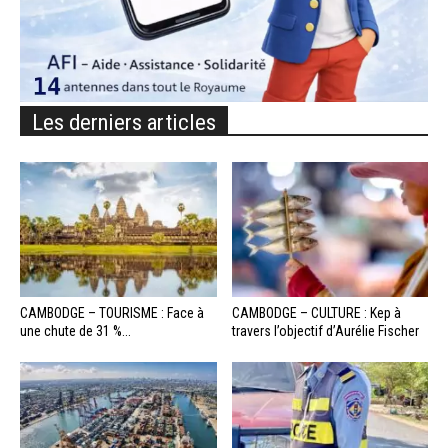
Les derniers articles
CAMBODGE – TOURISME : Face à
CAMBODGE – CULTURE : Kep à
une chute de 31 %...
travers l’objectif d’Aurélie Fischer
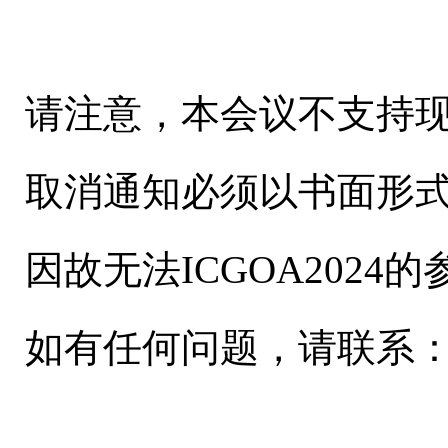
请注意，本会议不支持
取消通知必须以书面形式发送至I
因故无法ICGOA2024
如有任何问题，请联系：ICGOA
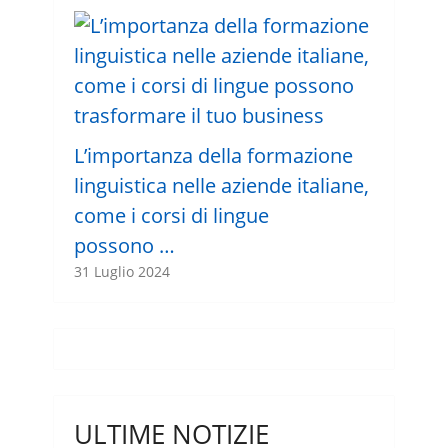
L’importanza della formazione
linguistica nelle aziende italiane,
come i corsi di lingue
possono …
31 Luglio 2024
ULTIME NOTIZIE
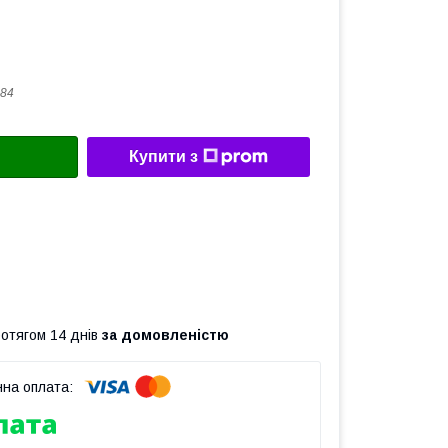
84
Купити з
ротягом 14 днів
за домовленістю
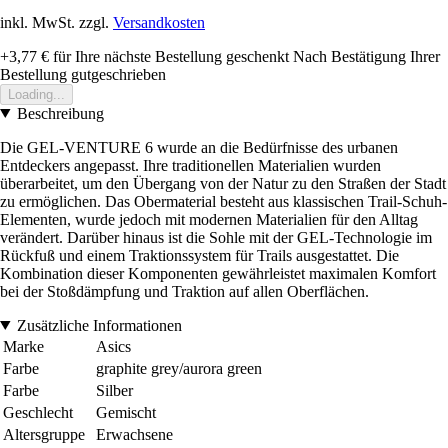
inkl. MwSt. zzgl.
Versandkosten
+3,77 €
für Ihre nächste Bestellung geschenkt
Nach Bestätigung Ihrer
Bestellung gutgeschrieben
Loading...
Beschreibung
Die GEL-VENTURE 6 wurde an die Bedürfnisse des urbanen
Entdeckers angepasst. Ihre traditionellen Materialien wurden
überarbeitet, um den Übergang von der Natur zu den Straßen der Stadt
zu ermöglichen. Das Obermaterial besteht aus klassischen Trail-Schuh-
Elementen, wurde jedoch mit modernen Materialien für den Alltag
verändert. Darüber hinaus ist die Sohle mit der GEL-Technologie im
Rückfuß und einem Traktionssystem für Trails ausgestattet. Die
Kombination dieser Komponenten gewährleistet maximalen Komfort
bei der Stoßdämpfung und Traktion auf allen Oberflächen.
Zusätzliche Informationen
Marke
Asics
Farbe
graphite grey/aurora green
Farbe
Silber
Geschlecht
Gemischt
Altersgruppe
Erwachsene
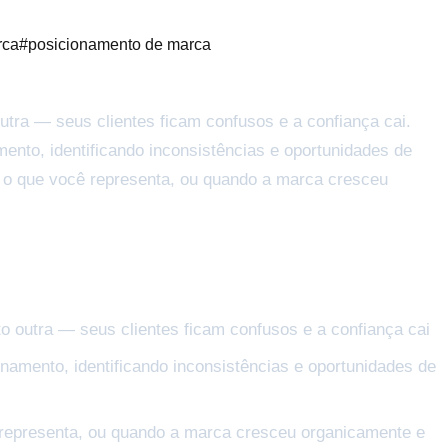
rca
#
posicionamento de marca
utra — seus clientes ficam confusos e a confiança cai.
mento, identificando inconsistências e oportunidades de
m o que você representa, ou quando a marca cresceu
to outra — seus clientes ficam confusos e a confiança cai
onamento, identificando inconsistências e oportunidades de
 representa, ou quando a marca cresceu organicamente e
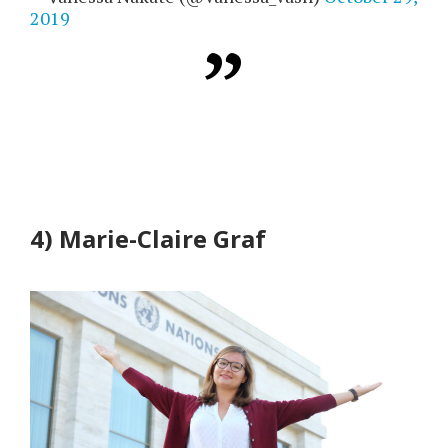
2019
4) Marie-Claire Graf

--------------------------------------------------

▶ _WHAT TO WORK ON_
Express every line of text in the listing above as a JSON list of strings, one string per line, leaving out blank lines and the picture markers.

▶ _RESPONSE FOR THIS EXERCISE_
[
  "Les derniers articles",
  "CAMBODGE – TOURISME : Face à",
  "CAMBODGE – CULTURE : Kep à",
  "une chute de 31 %...",
  "travers l’objectif d’Aurélie Fischer",
  "请注意，本会议不支持",
  "取消通知必须以书面形式发送至I",
  "因故无法ICGOA2024",
  "如有任何问题，请联系：ICGOA",
  "L’importanza della formazione",
  "linguistica nelle aziende italiane,",
  "come i corsi di lingue",
  "possono …",
  "31 Luglio 2024",
  "ULTIME NOTIZIE",
  "84",
  "Купити з",
  "ротягом 14 днів",
  "за домовленістю",
  "inkl. MwSt. zzgl.",
  "Versandkosten",
  "+3,77 €",
  "für Ihre nächste Bestellung geschenkt",
  "Nach Bestätigung Ihrer",
  "Bestellung gutgeschrieben",
  "Loading...",
  "Beschreibung",
  "Die GEL-VENTURE 6 wurde an die Bedürfnisse des urbanen",
  "Entdeckers angepasst. Ihre traditionellen Materialien wurden",
  "überarbeitet, um den Übergang von der Natur zu den Straßen der Stadt",
  "zu ermöglichen. Das Obermaterial besteht aus klassischen Trail-Schuh-",
  "Elementen, wurde jedoch mit modernen Materialien für den Alltag",
  "verändert. Darüber hinaus ist die Sohle mit der GEL-Technologie im",
  "Rückfuß und einem Traktionssystem für Trails ausgestattet. Die",
  "Kombination dieser Komponenten gewährleistet maximalen Komfort",
  "bei der Stoßdämpfung und Traktion auf allen Oberflächen.",
  "Zusätzliche Informationen",
  "Marke",
  "Asics",
  "Farbe",
  "graphite grey/aurora green",
  "Farbe",
  "Silber",
  "Geschlecht",
  "Gemischt",
  "Altersgruppe",
  "Erwachsene",
  "rca",
  "#",
  "posicionamento de marca",
  "utra — seus clientes ficam confusos e a confiança cai.",
  "mento, identificando inconsistências e oportunidades de",
  "m o que você representa, ou quando a marca cresceu",
  "to outra — seus clientes ficam confusos e a confiança cai",
  "onamento, identificando inconsistências e oportunidades de",
  " representa, ou quando a marca cresceu organicamente e",
  "2019",
  "4) Marie-Claire Graf"
]